Examples of non-constructive results
Solution 1:
At a fun level, there is the two-player game of Chomp.
Briefly, you have an $m\times n$ chocolate bar, divided into squares as usual. The lower left-hand little square is poisoned. The two players, A and B, play alternately. At any move, a player picks the lower left-hand corner of a square, and eats all squares above and/or to the right of that corner. The objective is not to eat the poisoned square.
One can prove quite simply that A has a winning strategy for any chocolate bar except the $1\times1$. But the proof is indirect. It is clear that for any specific bar, one of the two players has a winning strategy. One then shows that if B had a winning strategy, then A could adapt that strategy and win, by taking the square in the upper right-hand corner.
However, for even modest-sized chocolate bars, say $19\times 19$, no winning strategy for A is known.

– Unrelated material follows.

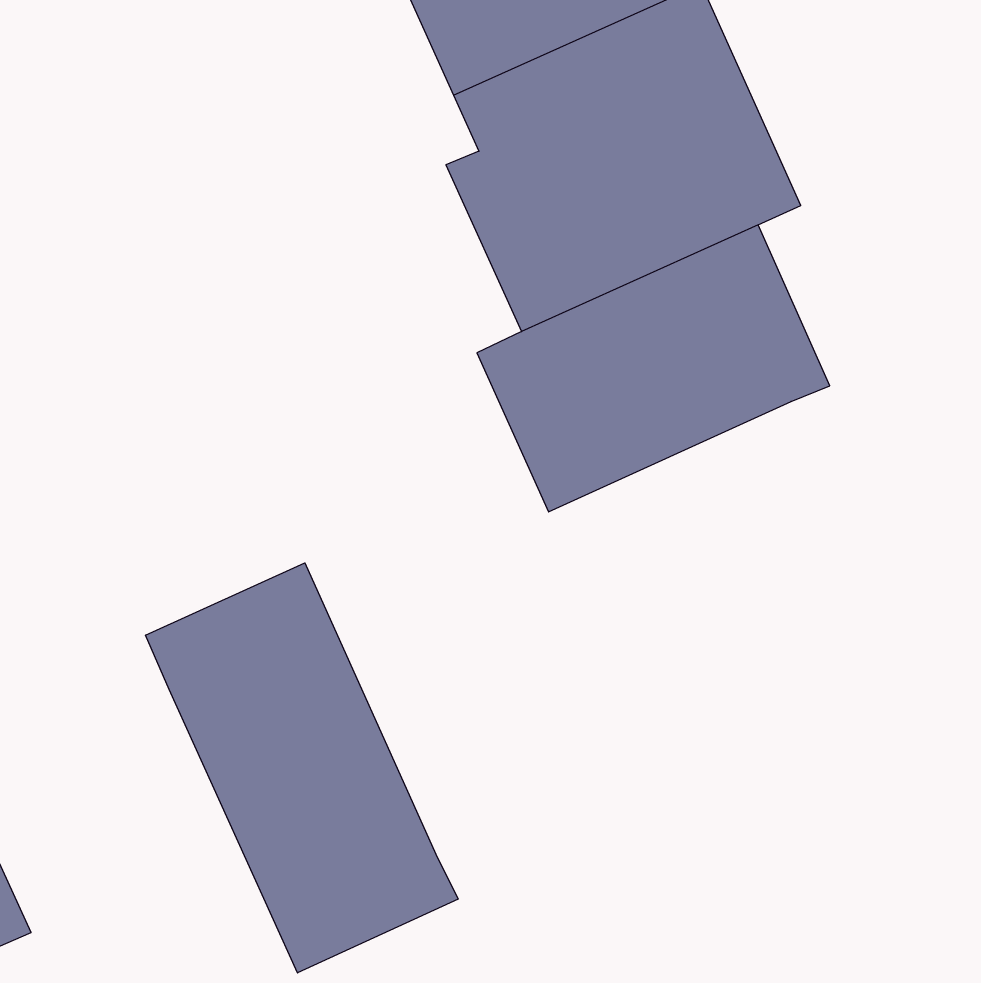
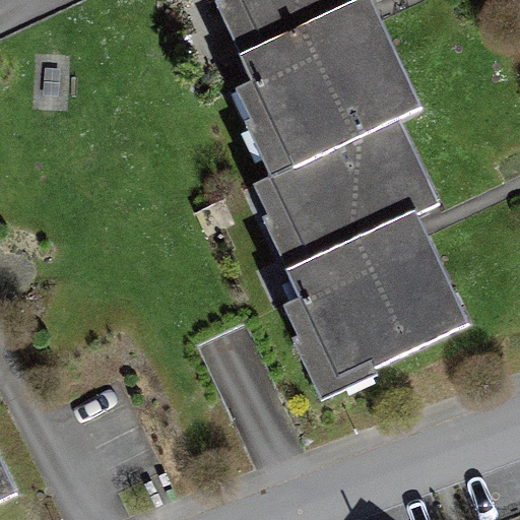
building: none -> [278,210,465,401]
building: [146,563,458,973] -> none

I may be out of date on the $19$, but know that computer searches for strategies have not had great success.
Solution 2:
The existence of a Hamel Basis, that is, a basis for $\mathbb R$ as a vector space over $\mathbb Q$. No one knows a Hamel basis; it's probably unknowable in some sense.
The existence of a basis for every vector space is equivalent to the axiom of choice, which is the non-constructive piece of math by excellence.
Solution 3:
If $\Phi$ is any statement, the following is a consequence of the law of the excluded middie: $$ (\exists n \in \mathbb{N})[(n = 0 \land \Phi) \lor (n \not = 0 \land \lnot \Phi)] $$ It will only be provable constructively if either $\Phi$ or $\lnot \Phi$ is provable constructively, because to prove it constructively you would have to produce an actual value of $n$, which means you would have to decide $\Phi$.
Solution 4:
At least some time ago (I'm not sure if this has been cleared up recently), it was not known which of the quantities $\sqrt 2^\sqrt 2$ and $(\sqrt 2^\sqrt 2)^\sqrt 2$ furnishes an example of an irrational number raised to an irrational power that is rational.